## TASK INSTRUCTIONS:
1) In the Huldra Silver announcement, which firm is named as the Court-appointed Monitor?
2) Repeat the part of the Huldra Silver announcement starting at "Recently, Huldra has" and ending at "provide an update.".

Huldra Silver Inc. ("Huldra" or the "Company")(TSX VENTURE:HDA) announces that,
after careful consideration of all available alternatives, the Board of
Directors of Huldra determined that it was in the best interests of all of its
stakeholders to seek creditor protection under the Companies' Creditors
Arrangement Act (Canada) ("CCAA"), and has obtained such protection pursuant to
an Order from the Supreme Court of British Columbia (the "Court"). The Order and
related Court documents are filed on SEDAR (www.sedar.com) under the Company's
profile. While under CCAA protection, Huldra will continue attempting to
restructure its financial affairs and recommence operations at its mine and
mill. 


Recently, Huldra has been hampered by equity market, commodity price and
operational challenges which lead to the decision to proceed with CCAA
protection. Details of the CCAA proceeding will soon be available on the website
of the Court-appointed Monitor, Grant Thornton LLP (the "Monitor"). CCAA
protection stays creditors and others from enforcing rights against Huldra and
affords Huldra the opportunity to continue attempting to restructure its
financial affairs. The Court has granted CCAA protection for an initial period
of 30 days, expiring August 26, 2013, to be extended thereafter as the Court
deems appropriate. Huldra will issue a further press release on or before August
26, 2013 which will provide an update.

## COLLECTED DATA:
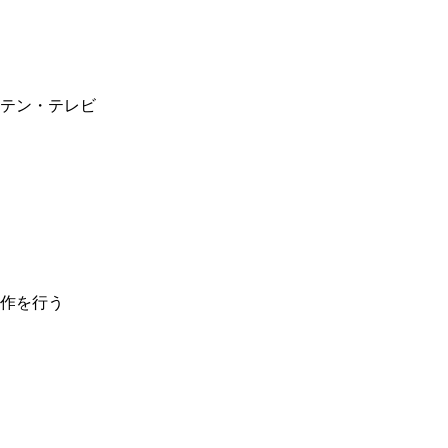
テン・テレビ
作を行う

## RESULTS FOR THE EXERCISE:
1) Grant Thornton LLP

2)
Recently, Huldra has been hampered by equity market, commodity price and
operational challenges which lead to the decision to proceed with CCAA
protection. Details of the CCAA proceeding will soon be available on the website
of the Court-appointed Monitor, Grant Thornton LLP (the "Monitor"). CCAA
protection stays creditors and others from enforcing rights against Huldra and
affords Huldra the opportunity to continue attempting to restructure its
financial affairs. The Court has granted CCAA protection for an initial period
of 30 days, expiring August 26, 2013, to be extended thereafter as the Court
deems appropriate. Huldra will issue a further press release on or before August
26, 2013 which will provide an update.